Training Grant in Population Neuroscience of Aging & Alzheimer’s Disease (PNA)
 The objective of this new pre- and post-doctoral training program is to train highly talented individuals to pursue
successful independent research in the etiology of Alzheimer’s Disease and other age-related dementia (ADRD). Eligible
applicants are PhD graduates or candidates in Epidemiology, Neuroscience, Information Science, Biostatistics,
Biomedical informatics and MD/DO graduates with training in Neurology, Psychiatry, Geriatric medicine, and related
disciplines. We request support for 3 pre-doctoral and 2 post-doctoral positions annually, with a period of training of up to
3 years for post-docs and 4 years for pre-docs (up to 5 in some cases).
 The field of brain aging has profoundly changed because of the collision of two phenomena: worldwide increase of
our aging population, and rapid technological advancements in health measurements in general and in brain science in
particular.

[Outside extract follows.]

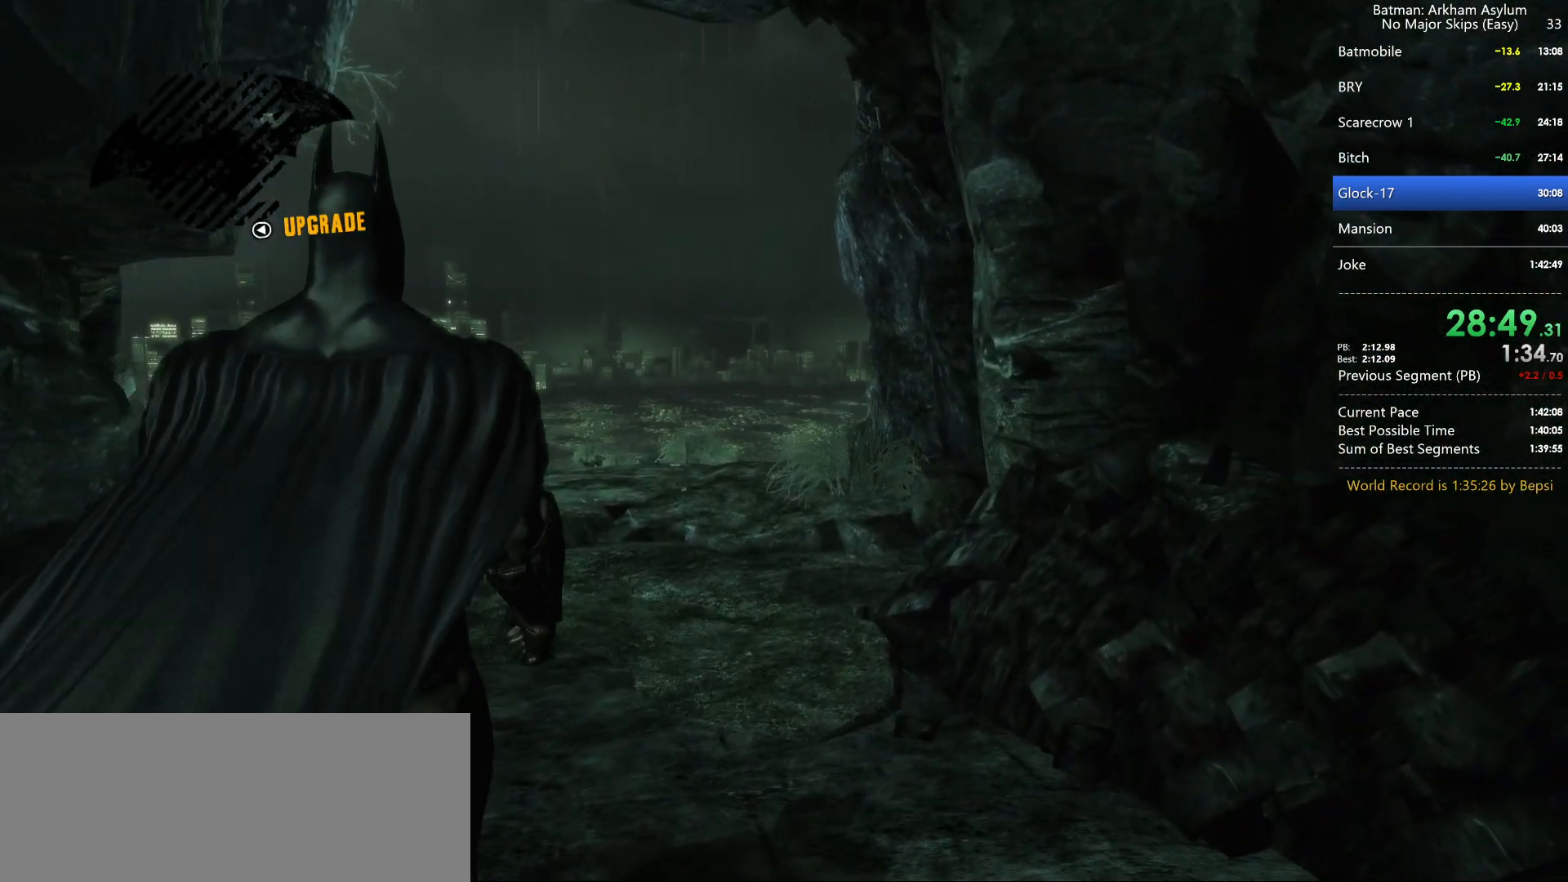
{"keys": ["circle"], "mouse": [], "events": [[50, "circle", "up"], [150, "circle", "down"], [233, "circle", "up"], [333, "circle", "down"], [433, "circle", "up"], [483, "circle", "down"]]}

Our successes in extending lifespan, with marginal improvements in healthspan, have not only increased the
number of adults reaching very old ages, but they have also increased the heterogeneity of age-related neurocognitive
phenotypes. For these “new” older adults, there is a very high burden of chronic conditions affecting the central nervous
system either directly (e.g. stroke) or indirectly (heart conditions, diabetes). Cumulative exposure to chronic conditions,
biological ageing, chronological aging and possibly to other life-long environmental factors, interact with each other in
very complex ways and are all strong drivers of increased risks of developing dementia. While it is reasonable to expect
brain integrity to decline and dementia rates to increase over time, we cannot assume that chronological years and years
spent with a disease would have linearly additive effects on brain integrity.
 Understanding these complex pathways is fundamentally important to conduct rigorous etiological research into
causes and determinants of brain degeneration and dementia. Unfortunately, training and research in the field to date have
focused on dementia as an individual condition, and have mostly considered “older age” as an homogenous population,
while relegating multiple chronic conditions and other health issues as “collateral problems”, or as completely separate
problems. However, it is clear that to understand these complex issues and improve the brain health of the growing
population of elderly living with chronic diseases for a long time, it is necessary to have expertise in diseases of both the
brain/central nervous system and also other organ systems. We are also living through a time of great technological
advances in non-invasive and automated methods to measure brain abnormalities, the application of which is providing
ever more precise phenotypes but also very large and complex datasets. Such data require careful sampling designs and
analytical approaches infused with an under...

## Key facts

- **NIH application ID:** 10176317
- **Project number:** 5T32AG055381-04
- **Recipient organization:** UNIVERSITY OF PITTSBURGH AT PITTSBURGH
- **Principal Investigator:** MARY GANGULI
- **Activity code:** T32 (R01, R21, SBIR, etc.)
- **Funding institute:** NIH
- **Fiscal year:** 2021
- **Award amount:** $326,411
- **Award type:** 5
- **Project period:** 2018-05-01 → 2023-04-30

## Primary source

NIH RePORTER: https://reporter.nih.gov/project-details/10176317

## Citation

> US National Institutes of Health, RePORTER application 10176317, Population Neuroscience of Aging and Alzheimer's Disease (PNA) (5T32AG055381-04). Retrieved via AI Analytics 2026-05-24 from https://api.ai-analytics.org/grant/nih/10176317. Licensed CC0.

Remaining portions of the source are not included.